START DATA FOR THE TASK
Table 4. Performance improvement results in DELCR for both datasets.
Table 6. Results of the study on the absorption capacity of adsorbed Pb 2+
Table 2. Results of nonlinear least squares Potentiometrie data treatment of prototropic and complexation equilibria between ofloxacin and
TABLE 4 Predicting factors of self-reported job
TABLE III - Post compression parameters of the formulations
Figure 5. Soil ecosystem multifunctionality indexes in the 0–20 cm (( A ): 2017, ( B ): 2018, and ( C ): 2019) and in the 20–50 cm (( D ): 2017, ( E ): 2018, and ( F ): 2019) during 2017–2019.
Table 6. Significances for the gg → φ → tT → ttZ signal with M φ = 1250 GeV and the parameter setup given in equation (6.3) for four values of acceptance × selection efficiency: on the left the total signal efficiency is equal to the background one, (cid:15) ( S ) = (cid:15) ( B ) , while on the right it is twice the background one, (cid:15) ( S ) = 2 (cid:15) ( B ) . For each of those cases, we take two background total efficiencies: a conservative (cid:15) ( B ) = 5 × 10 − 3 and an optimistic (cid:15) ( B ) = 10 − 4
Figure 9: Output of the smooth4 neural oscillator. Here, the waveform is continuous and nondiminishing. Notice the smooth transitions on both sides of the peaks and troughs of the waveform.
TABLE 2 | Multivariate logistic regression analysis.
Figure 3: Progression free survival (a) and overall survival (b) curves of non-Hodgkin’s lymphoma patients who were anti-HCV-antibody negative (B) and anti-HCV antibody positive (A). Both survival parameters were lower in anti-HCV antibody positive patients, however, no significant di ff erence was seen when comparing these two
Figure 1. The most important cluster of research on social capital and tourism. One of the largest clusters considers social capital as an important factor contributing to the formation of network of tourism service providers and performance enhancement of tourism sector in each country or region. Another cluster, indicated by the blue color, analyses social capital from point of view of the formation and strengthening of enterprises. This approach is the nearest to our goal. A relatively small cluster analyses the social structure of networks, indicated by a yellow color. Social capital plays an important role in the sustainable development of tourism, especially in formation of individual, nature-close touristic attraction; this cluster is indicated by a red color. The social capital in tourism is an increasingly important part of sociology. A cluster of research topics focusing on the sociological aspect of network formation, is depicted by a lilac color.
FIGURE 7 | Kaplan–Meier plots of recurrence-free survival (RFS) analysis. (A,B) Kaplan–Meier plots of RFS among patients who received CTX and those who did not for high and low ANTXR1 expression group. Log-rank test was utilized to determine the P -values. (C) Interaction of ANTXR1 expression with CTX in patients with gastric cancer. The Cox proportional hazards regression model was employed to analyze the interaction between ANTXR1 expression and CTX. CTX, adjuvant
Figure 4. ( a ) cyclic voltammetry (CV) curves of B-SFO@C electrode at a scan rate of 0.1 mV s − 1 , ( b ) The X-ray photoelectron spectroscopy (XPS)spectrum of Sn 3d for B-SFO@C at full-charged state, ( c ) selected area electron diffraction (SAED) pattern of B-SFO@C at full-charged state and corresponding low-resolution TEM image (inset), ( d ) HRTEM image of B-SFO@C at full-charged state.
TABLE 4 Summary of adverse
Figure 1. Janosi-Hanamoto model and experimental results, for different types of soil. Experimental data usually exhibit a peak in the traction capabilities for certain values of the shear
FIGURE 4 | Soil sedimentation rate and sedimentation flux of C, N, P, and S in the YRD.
END DATA FOR THE TASK
Take the lines from the first line of the listing up to and including the line with "Figure 5. Soil" and give them again exactly.

Table 4. Performance improvement results in DELCR for both datasets.
Table 6. Results of the study on the absorption capacity of adsorbed Pb 2+
Table 2. Results of nonlinear least squares Potentiometrie data treatment of prototropic and complexation equilibria between ofloxacin and
TABLE 4 Predicting factors of self-reported job
TABLE III - Post compression parameters of the formulations
Figure 5. Soil ecosystem multifunctionality indexes in the 0–20 cm (( A ): 2017, ( B ): 2018, and ( C ): 2019) and in the 20–50 cm (( D ): 2017, ( E ): 2018, and ( F ): 2019) during 2017–2019.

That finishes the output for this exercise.